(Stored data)
*** Begin section ***
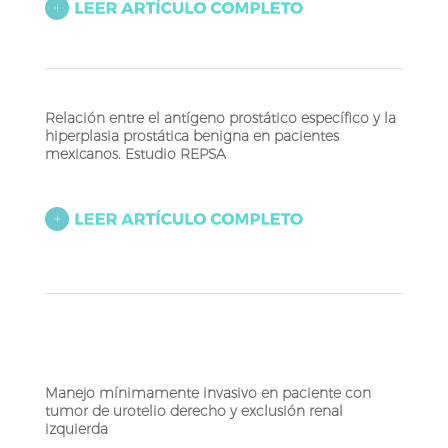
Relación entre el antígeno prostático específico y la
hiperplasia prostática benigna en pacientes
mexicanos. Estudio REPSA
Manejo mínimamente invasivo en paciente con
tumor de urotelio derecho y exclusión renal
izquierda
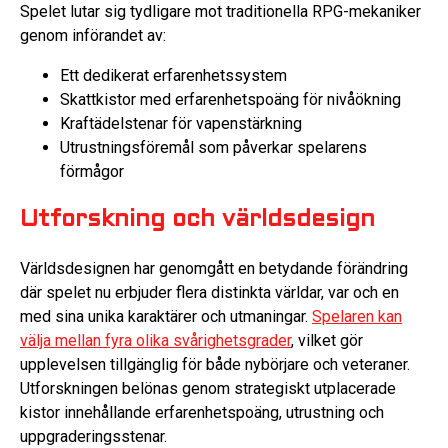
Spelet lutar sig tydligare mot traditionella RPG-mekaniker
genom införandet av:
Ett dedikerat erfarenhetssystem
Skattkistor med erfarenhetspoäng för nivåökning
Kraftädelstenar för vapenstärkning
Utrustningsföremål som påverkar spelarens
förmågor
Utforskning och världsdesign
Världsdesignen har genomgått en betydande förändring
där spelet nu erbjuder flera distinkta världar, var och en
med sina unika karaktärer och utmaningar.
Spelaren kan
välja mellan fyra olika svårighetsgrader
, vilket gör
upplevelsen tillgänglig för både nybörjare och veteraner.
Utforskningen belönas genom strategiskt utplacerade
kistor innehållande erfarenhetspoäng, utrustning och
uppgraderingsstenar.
*** End section ***
*** Begin section ***
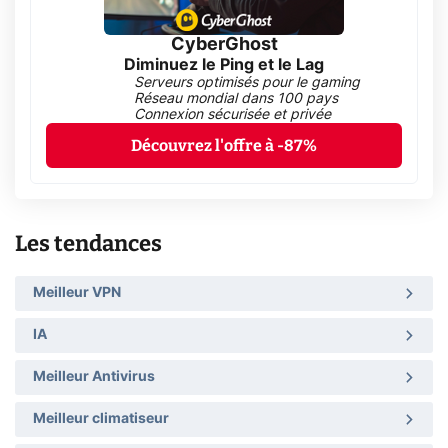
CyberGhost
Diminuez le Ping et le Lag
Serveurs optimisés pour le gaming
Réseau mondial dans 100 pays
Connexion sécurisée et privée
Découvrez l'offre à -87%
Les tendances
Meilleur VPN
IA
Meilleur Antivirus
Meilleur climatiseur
*** End section ***
Required work => Lines that contain "erfarenhetspoäng" are to be copied from the records above.

Solution for this problem =>
Skattkistor med erfarenhetspoäng för nivåökning
kistor innehållande erfarenhetspoäng, utrustning och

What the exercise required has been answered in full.